Sepintas perjanjian itu memang merugikan umat Islam karena ada satu pasal dimana apabila kafir Quraisy memasuki Madinah untuk meminta perlindungan dari kaum Muslimin maka kaum Muslimin berkewajiban mengembalikannya sedangkan bila ada kaum Muslimin meminta perlindungan kepada kafir Quraisy maka mereka tidak ada kewajiban untuk mengembalikannya.

Kekecewaan Kaum Muslimin.

Ketika perjanjian damai tersebut telah selesai ditulis, Rosululloh Shollallohu ‘Alaihi Wa Sallam kemudian berkata kepada kaum Muslimin, “Bergegaslah kalian dan lakukanlah penyembelihan.” Namun tidak ada seorang pun yang bergegas melakukannya, hingga beliau mengatakannya sebanyak tiga kali. Namun tetap tidak ada seorang pun yang mau melakukannya.

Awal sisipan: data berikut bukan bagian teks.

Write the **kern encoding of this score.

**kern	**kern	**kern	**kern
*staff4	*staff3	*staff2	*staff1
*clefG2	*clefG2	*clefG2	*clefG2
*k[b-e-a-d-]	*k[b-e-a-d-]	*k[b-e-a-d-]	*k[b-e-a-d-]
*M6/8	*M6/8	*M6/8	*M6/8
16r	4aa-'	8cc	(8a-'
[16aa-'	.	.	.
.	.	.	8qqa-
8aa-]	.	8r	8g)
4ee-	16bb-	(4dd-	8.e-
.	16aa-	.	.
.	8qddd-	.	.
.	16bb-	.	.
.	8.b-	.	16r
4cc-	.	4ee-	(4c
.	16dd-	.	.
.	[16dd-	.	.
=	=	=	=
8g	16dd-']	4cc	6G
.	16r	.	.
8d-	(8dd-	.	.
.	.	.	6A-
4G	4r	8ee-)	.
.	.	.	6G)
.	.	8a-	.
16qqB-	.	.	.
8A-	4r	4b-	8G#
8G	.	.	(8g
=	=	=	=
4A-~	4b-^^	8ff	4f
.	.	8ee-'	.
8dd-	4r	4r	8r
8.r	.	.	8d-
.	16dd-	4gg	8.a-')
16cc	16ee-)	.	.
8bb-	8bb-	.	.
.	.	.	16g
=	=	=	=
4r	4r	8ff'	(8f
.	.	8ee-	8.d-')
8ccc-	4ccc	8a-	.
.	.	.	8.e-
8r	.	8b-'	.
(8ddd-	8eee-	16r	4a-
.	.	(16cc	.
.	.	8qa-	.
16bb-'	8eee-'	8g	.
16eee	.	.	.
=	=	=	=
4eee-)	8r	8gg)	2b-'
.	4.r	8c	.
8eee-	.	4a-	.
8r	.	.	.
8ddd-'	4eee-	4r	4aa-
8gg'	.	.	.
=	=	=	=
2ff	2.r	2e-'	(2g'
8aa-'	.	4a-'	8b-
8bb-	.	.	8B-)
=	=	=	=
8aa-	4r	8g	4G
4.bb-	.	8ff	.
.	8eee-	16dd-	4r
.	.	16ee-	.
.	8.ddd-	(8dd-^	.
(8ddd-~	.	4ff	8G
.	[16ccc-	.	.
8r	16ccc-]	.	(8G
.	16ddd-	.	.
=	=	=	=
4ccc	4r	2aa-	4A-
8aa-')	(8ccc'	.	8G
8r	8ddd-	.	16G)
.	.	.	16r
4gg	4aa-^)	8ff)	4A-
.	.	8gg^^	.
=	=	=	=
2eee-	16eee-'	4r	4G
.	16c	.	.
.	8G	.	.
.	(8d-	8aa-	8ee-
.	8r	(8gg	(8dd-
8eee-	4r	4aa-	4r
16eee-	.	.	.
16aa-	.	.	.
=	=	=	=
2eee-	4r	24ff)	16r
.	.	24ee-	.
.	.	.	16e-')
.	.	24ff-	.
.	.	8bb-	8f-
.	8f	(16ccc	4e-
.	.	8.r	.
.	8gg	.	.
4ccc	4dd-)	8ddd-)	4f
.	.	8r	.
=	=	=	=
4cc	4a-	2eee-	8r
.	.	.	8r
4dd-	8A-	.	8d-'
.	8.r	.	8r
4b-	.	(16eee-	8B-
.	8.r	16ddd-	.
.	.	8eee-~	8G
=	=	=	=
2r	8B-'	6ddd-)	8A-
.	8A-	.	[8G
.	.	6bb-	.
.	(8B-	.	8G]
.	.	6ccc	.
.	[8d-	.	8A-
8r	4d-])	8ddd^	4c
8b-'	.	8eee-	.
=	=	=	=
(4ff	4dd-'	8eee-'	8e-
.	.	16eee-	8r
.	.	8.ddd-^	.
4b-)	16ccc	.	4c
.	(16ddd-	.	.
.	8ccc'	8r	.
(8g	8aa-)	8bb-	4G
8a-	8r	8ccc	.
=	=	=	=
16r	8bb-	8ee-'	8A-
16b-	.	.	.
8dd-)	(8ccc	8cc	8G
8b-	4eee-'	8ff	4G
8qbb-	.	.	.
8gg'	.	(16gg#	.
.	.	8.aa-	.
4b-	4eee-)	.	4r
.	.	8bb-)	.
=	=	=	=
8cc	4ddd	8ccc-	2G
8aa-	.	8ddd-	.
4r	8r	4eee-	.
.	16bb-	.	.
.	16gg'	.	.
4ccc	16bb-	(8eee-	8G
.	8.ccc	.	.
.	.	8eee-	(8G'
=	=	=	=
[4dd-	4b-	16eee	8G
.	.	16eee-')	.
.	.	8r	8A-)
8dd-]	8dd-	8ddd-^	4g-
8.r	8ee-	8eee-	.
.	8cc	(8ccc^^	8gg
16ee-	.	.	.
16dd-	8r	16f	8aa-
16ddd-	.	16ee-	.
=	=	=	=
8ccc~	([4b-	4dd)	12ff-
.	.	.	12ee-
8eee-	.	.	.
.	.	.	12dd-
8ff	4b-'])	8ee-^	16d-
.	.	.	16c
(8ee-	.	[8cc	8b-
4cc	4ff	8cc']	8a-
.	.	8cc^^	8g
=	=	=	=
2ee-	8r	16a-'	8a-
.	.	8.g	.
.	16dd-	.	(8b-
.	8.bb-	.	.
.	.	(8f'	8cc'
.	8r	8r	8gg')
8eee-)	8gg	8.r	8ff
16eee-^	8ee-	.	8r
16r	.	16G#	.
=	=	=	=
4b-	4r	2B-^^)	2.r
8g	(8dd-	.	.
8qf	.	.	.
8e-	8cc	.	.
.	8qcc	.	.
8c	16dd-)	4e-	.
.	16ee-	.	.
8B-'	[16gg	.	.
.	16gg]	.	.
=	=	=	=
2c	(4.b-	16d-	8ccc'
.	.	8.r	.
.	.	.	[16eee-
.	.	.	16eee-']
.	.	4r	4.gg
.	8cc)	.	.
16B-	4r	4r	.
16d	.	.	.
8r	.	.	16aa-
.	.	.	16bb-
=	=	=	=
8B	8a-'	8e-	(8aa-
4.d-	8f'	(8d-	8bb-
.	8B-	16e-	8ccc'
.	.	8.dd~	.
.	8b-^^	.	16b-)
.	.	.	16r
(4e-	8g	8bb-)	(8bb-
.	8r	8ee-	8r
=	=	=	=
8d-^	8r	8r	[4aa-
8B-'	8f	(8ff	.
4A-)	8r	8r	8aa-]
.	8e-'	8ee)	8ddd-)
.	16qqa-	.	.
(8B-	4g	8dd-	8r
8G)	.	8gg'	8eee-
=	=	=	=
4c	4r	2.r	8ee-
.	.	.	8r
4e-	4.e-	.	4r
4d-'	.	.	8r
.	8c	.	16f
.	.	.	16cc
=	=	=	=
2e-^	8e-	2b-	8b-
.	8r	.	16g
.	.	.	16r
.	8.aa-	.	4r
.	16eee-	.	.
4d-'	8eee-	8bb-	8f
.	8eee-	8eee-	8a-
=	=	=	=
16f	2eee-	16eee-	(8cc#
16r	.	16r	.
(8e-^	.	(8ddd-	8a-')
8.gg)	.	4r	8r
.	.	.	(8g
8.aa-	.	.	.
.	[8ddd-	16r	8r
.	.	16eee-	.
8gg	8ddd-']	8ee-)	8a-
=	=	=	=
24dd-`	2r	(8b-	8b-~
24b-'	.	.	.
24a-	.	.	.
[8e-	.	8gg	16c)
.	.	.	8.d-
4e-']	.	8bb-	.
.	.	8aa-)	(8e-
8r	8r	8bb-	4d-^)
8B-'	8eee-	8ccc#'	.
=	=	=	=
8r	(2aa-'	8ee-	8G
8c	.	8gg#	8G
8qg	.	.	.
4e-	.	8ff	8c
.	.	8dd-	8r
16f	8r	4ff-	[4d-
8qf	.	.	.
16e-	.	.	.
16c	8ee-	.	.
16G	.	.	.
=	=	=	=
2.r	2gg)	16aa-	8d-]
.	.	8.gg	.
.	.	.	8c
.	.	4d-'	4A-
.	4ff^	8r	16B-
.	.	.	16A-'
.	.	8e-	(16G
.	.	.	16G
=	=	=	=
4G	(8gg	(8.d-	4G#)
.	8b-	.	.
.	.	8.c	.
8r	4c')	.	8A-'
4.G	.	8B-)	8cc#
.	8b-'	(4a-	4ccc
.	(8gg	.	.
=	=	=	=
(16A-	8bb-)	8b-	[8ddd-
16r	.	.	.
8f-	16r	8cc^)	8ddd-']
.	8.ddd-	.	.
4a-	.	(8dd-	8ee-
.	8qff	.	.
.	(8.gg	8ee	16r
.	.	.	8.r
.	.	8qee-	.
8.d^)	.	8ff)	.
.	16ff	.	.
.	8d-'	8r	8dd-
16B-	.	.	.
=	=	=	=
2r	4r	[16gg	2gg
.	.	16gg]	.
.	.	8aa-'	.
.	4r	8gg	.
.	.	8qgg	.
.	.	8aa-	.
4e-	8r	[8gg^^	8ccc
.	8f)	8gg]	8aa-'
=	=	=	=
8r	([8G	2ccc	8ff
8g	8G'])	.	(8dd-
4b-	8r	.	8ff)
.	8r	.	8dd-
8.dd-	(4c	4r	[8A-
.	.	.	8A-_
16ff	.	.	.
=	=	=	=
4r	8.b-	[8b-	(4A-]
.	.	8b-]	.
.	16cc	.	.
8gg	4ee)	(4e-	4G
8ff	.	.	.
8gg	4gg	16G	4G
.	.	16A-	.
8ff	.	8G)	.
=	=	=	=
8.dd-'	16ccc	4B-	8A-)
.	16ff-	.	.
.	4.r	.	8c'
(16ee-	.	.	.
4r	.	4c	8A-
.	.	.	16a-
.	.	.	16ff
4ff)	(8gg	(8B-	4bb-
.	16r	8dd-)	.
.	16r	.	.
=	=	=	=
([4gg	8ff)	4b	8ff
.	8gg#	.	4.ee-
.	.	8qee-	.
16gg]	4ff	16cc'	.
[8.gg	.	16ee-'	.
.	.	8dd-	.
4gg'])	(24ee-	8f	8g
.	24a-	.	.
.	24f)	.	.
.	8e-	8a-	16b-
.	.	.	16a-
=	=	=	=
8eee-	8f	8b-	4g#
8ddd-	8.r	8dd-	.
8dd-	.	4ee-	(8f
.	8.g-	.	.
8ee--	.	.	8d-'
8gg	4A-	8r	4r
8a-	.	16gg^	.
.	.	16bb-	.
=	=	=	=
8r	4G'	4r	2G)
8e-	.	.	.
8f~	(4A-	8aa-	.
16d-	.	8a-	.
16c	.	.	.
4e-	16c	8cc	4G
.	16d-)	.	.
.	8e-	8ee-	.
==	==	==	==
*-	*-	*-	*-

Beliau kemudian masuk menemui Ummu Salamah (salah satu istri beliau) dan menceritakan keadaan tersebut kepadanya. Ia pun menyarankan agar beliau yang mulai melakukan penyembelihan terhadap seekor unta yang gemuk dan mencukur rambut kepala tanpa berkata-kata dengan seorang pun. Beliau pun melakukannya. Beliau kemudian menyembelih unta bekas yang sebelumnya dimiliki oleh Abu Jahl yang di hidungnya terdapat sebiji perak, dalam rangka menimbulkan kejengkelan kepada kaum Musyrikin. Ketika orang-orang melihat itu, mereka pun bergegas melakukan penyembelihan dan mencukur rambut. Saat itu hampir saja sebagian mereka membunuh sebagian yang lain karena dilanda perasaan kecewa (akibat butir-butir perjanjian Hudaibiyah). Mereka telah melakukan penyembelihan terhadap tujuh ekor unta dan tujuh ekor sapi betina.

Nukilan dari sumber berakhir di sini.